GPT-5 for AI-assisted discovery (www.johndcook.com)

🤖 AI Summary
OpenAI’s GPT-5, released Aug. 7, is already being cited not just for incremental benchmark gains but for practical utility in active research: Scott Aaronson reports that a key technical step in a recent proof came from AI assistance, and Terence Tao used ChatGPT to find a first counterexample to an open math problem. These anecdotes — plus one author’s experience of the model synthesizing a novel algorithmic recipe from pieces of multiple papers — highlight GPT-5’s growing ability to connect disparate ideas, suggest plausible proof steps, and surface nonobvious counterexamples, making it a useful collaborator for expert researchers rather than a replacement for them.

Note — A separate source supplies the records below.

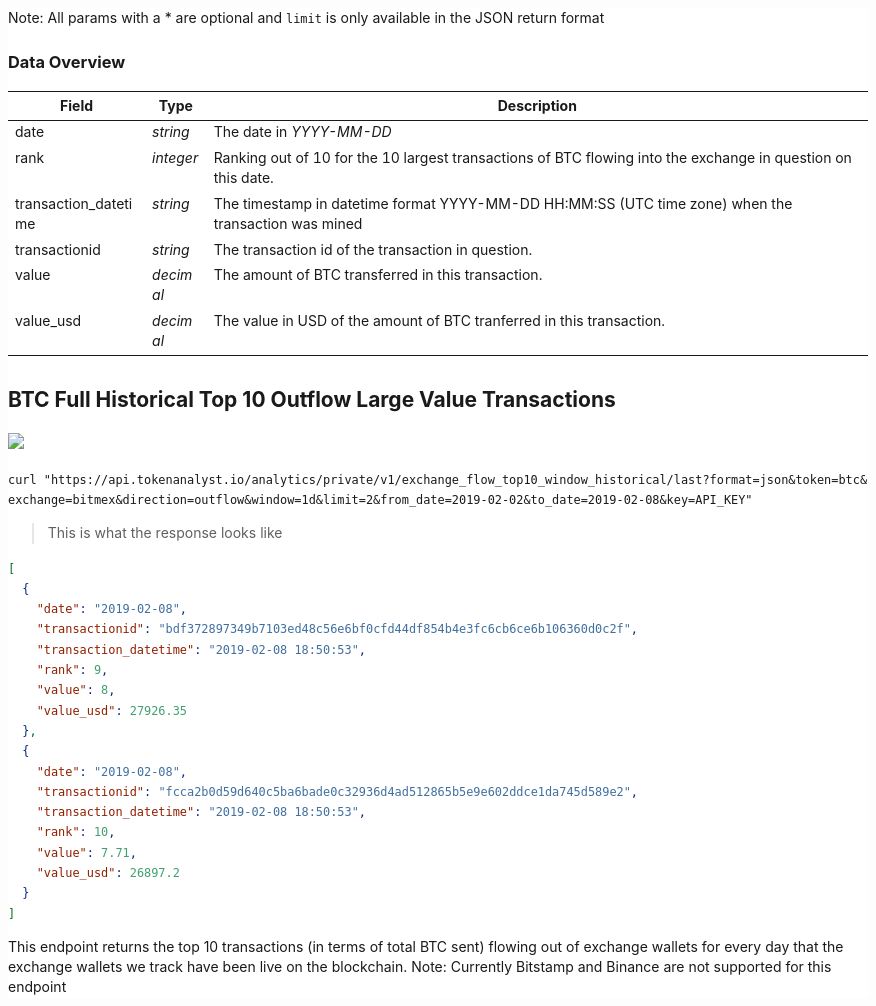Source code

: Note: All params with a \* are optional and `limit` is only available in the JSON return format

### Data Overview

| Field            | Type      | Description                                                                                                  |
| ---------------- | --------- | ------------------------------------------------------------------------------------------------------------ |
| date             | _string_  | The date in _YYYY-MM-DD_                                                                                     |
| rank             | _integer_ | Ranking out of 10 for the 10 largest transactions of BTC flowing into the exchange in question on this date. |
| transaction_datetime | _string_  | The timestamp in datetime format YYYY-MM-DD HH:MM:SS (UTC time zone) when the transaction was mined          |
| transactionid    | _string_  | The transaction id of the transaction in question.                                                           |
| value            | _decimal_ | The amount of BTC transferred in this transaction.                                                           |
| value_usd        | _decimal_ | The value in USD of the amount of BTC tranferred in this transaction.                                        |

## BTC Full Historical Top 10 Outflow Large Value Transactions

<img src="https://img.shields.io/badge/Tier-Professional-black.svg"/>

```shell
curl "https://api.tokenanalyst.io/analytics/private/v1/exchange_flow_top10_window_historical/last?format=json&token=btc&exchange=bitmex&direction=outflow&window=1d&limit=2&from_date=2019-02-02&to_date=2019-02-08&key=API_KEY"
```

> This is what the response looks like

```json
[
  {
    "date": "2019-02-08",
    "transactionid": "bdf372897349b7103ed48c56e6bf0cfd44df854b4e3fc6cb6ce6b106360d0c2f",
    "transaction_datetime": "2019-02-08 18:50:53",
    "rank": 9,
    "value": 8,
    "value_usd": 27926.35
  },
  {
    "date": "2019-02-08",
    "transactionid": "fcca2b0d59d640c5ba6bade0c32936d4ad512865b5e9e602ddce1da745d589e2",
    "transaction_datetime": "2019-02-08 18:50:53",
    "rank": 10,
    "value": 7.71,
    "value_usd": 26897.2
  }
]
```

This endpoint returns the top 10 transactions (in terms of total BTC sent) flowing out of exchange wallets for every day that the exchange wallets we track have been live on the blockchain. Note: Currently Bitstamp and Binance are not supported for this endpoint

That promise comes with caveats and broader implications for the AI/ML community. Work on “AI Scientist” systems shows potential for automating parts of discovery, but also exposes methodological pitfalls and questions about provenance: was an idea genuinely novel or already latent in the training data? Deep domain experts are currently essential to validate, formalize, and rigourize model output. Technically, recent uses implicate GPT-5 in both creative hypothesis generation and concrete steps in proofs (e.g., Aaronson’s QMA-related work), suggesting future larger models could tackle harder problems — provided the field improves tools for verification, provenance tracking, and robust integration of model proposals into reproducible research workflows.